Stored data:
※
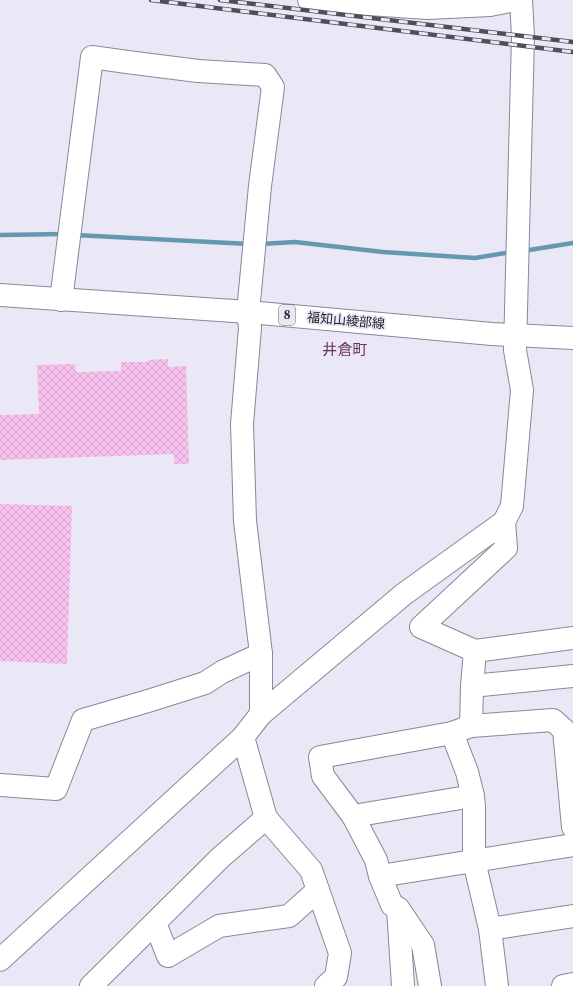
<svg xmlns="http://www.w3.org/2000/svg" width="573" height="986" font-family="Spectral,'Noto Sans JP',serif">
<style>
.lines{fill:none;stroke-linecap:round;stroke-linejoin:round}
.stream{stroke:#6599af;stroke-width:4.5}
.building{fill:url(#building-cross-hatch)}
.minor-casing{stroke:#8b8795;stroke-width:24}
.major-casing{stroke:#8b8795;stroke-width:24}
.minor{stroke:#fff;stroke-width:22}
.major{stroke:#fff;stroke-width:22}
.rail-casing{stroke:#504e56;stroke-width:4.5}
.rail{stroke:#eae7f6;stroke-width:3;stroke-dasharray:9;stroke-linecap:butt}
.labels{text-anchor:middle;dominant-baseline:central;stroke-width:3.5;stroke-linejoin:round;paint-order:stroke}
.shield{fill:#eae7f6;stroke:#5d5b63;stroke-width:1}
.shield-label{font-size:12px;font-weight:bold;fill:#201f24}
.street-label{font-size:13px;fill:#201f24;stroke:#eae7f6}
.quarter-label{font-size:15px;fill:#68305c;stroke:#eae7f6}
</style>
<defs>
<pattern id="building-cross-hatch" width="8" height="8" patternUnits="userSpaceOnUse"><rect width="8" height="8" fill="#f9c1ed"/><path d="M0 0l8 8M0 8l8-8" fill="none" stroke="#d5a5cb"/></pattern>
</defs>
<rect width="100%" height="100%" fill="#eae7f6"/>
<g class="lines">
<!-- stream -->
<g class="stream">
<path d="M0,235L64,234"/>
<path d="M75,235L249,244"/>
<path d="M261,244L295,242L383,252L475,258L512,252"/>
<path d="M523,251L573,243"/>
</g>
</g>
<!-- building -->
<g class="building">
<path d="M168,359V367L186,366L189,464H174V454L0,460V415L39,414L37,365L75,364L76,372L121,371V362H148V360Z"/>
<path d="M0,504L72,506L67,664L0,661Z"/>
</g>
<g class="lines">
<defs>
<g id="minor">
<path d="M309,0L428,8L490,5L515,0"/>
<path d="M61,300L92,57L127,62L198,71L265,75L273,87L260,186L248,312L250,328L242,424L245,521L261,654V714"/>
<path d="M475,651L573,638"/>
<path d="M472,686L573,676"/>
<path d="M471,726L472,686L475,651L421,627L506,548L504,522"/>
<path d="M452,733L467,772L473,796L474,807V861L490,929L497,986"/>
<path d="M243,737L266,818L311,870L340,953L336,977L326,986"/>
<path d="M0,785L56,789L83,720L148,701L205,683L222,672L261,654"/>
<path d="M353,816L473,796"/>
<path d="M380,876L573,845"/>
<path d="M398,909L403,986"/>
<path d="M155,923L168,956L219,926L289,916L318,890"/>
<path d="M490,929L573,916"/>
<path d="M0,960L243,737L261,714L404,594L504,522L512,506L522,390L515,350L523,36L521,0"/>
<path d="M91,986L220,858L266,818"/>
<path d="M430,986L423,945L398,908L392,905L380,876L376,860L353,816L323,776L320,757L452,733L471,726L553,720L564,730L573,827"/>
<path d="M563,986L573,984"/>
</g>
<path id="major" d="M0,295L248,312L492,334L573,338"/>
</defs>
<!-- minor casing -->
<use href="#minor" class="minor-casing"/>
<!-- major casing -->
<use href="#major" class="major-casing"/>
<!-- minor -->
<use href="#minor" class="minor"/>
<!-- major -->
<use href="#major" class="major"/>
<defs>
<g id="rail">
<path d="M151,0L573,52"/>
<path d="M220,0L573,42"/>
</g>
</defs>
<!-- rail casing -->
<use href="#rail" class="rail-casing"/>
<!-- rail -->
<use href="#rail" class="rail"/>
</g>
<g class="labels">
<!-- shield labels -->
<rect class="shield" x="279" y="305" width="16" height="20" rx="3"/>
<g class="shield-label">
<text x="287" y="315">8</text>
</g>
<!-- street labels -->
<g class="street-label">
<text transform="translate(346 321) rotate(5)">福知山綾部線</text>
</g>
<!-- quarter labels -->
<g class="quarter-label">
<text x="345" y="350">井倉町</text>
</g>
</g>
</svg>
※
Exercise aim -
Locate the word "round" in the entries, and copy every line where it is found.

Result -
.lines{fill:none;stroke-linecap:round;stroke-linejoin:round}
.labels{text-anchor:middle;dominant-baseline:central;stroke-width:3.5;stroke-linejoin:round;paint-order:stroke}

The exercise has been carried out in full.